▶ _About this exercise_:
Every line of the material below that holds the string "Table" should be copied.

▶ _Input records_:
::::
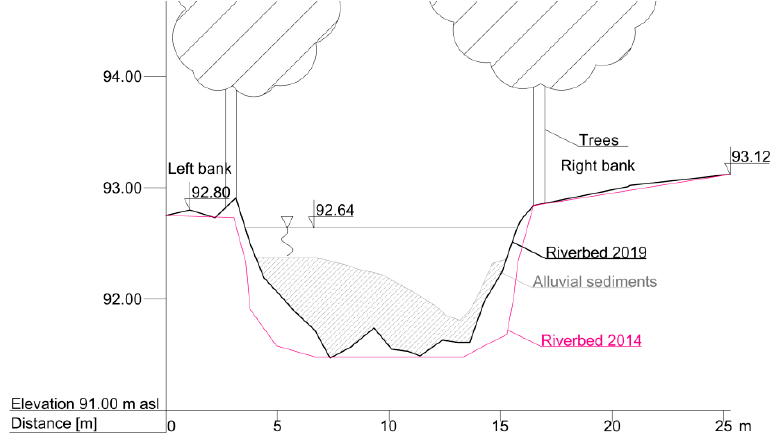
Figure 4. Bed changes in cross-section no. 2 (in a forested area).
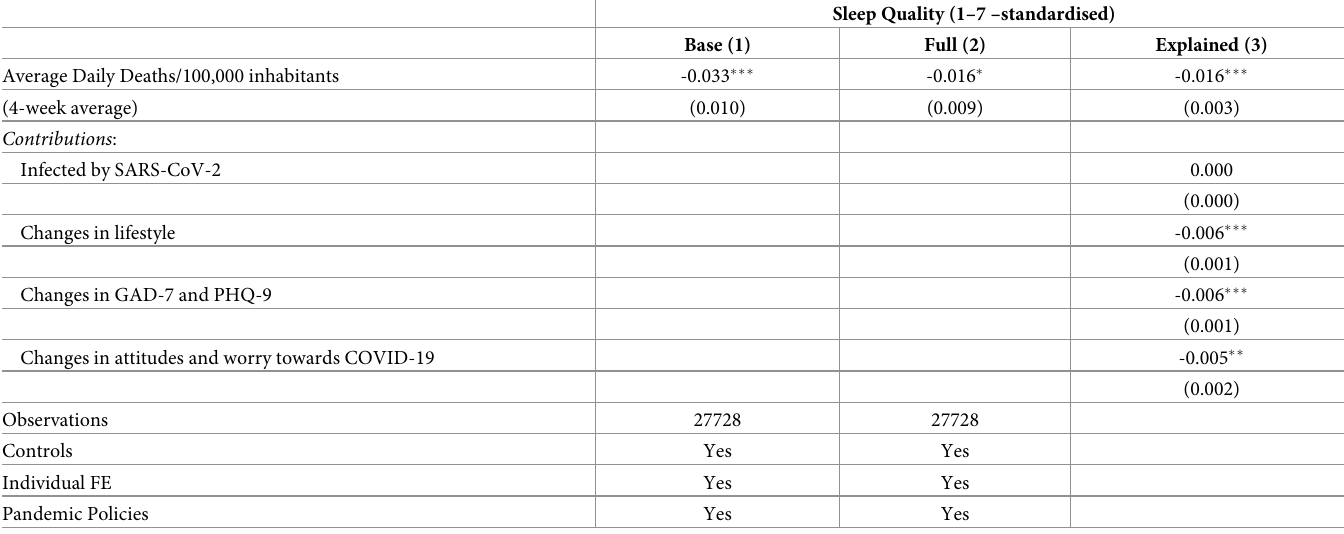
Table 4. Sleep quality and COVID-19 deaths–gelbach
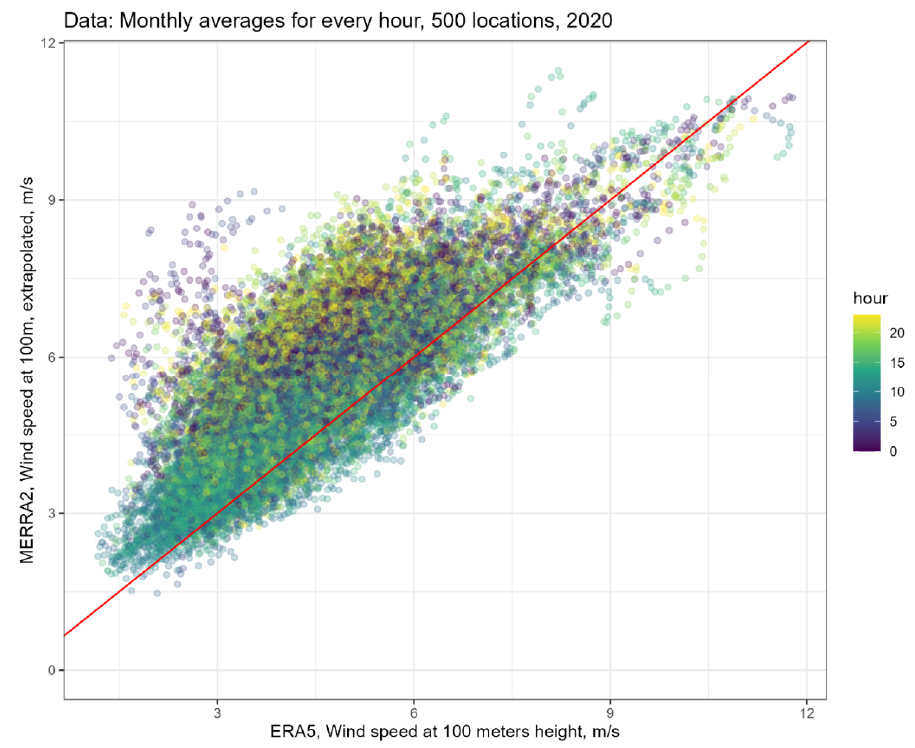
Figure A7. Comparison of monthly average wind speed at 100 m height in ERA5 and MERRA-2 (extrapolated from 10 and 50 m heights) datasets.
::::
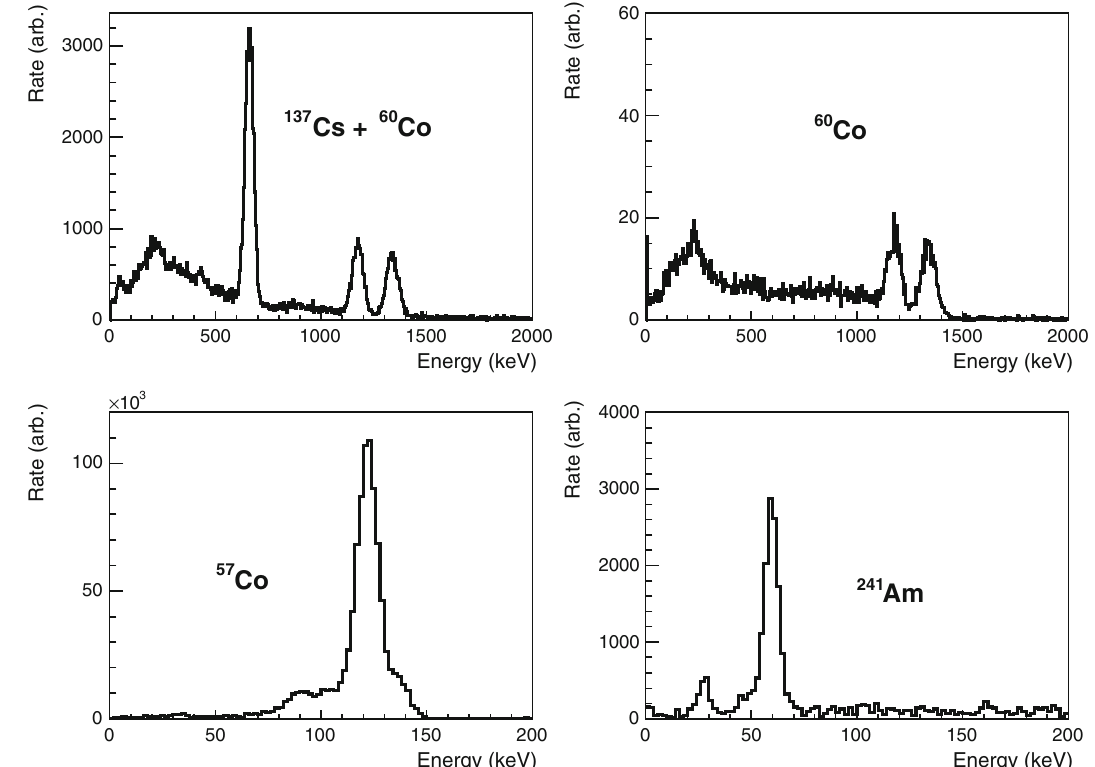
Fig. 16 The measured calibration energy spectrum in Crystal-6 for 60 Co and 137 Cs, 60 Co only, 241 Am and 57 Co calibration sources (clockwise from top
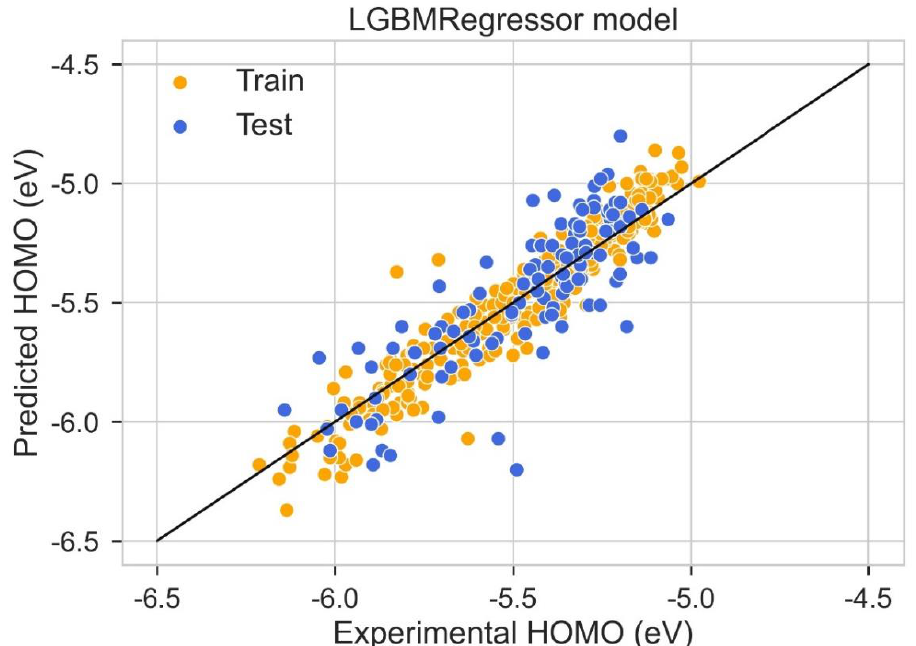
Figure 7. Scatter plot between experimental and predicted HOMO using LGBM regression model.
::::
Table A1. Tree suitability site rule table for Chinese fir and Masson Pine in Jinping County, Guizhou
::::
▶ _Result for this task_:
Table 4. Sleep quality and COVID-19 deaths–gelbach
Table A1. Tree suitability site rule table for Chinese fir and Masson Pine in Jinping County, Guizhou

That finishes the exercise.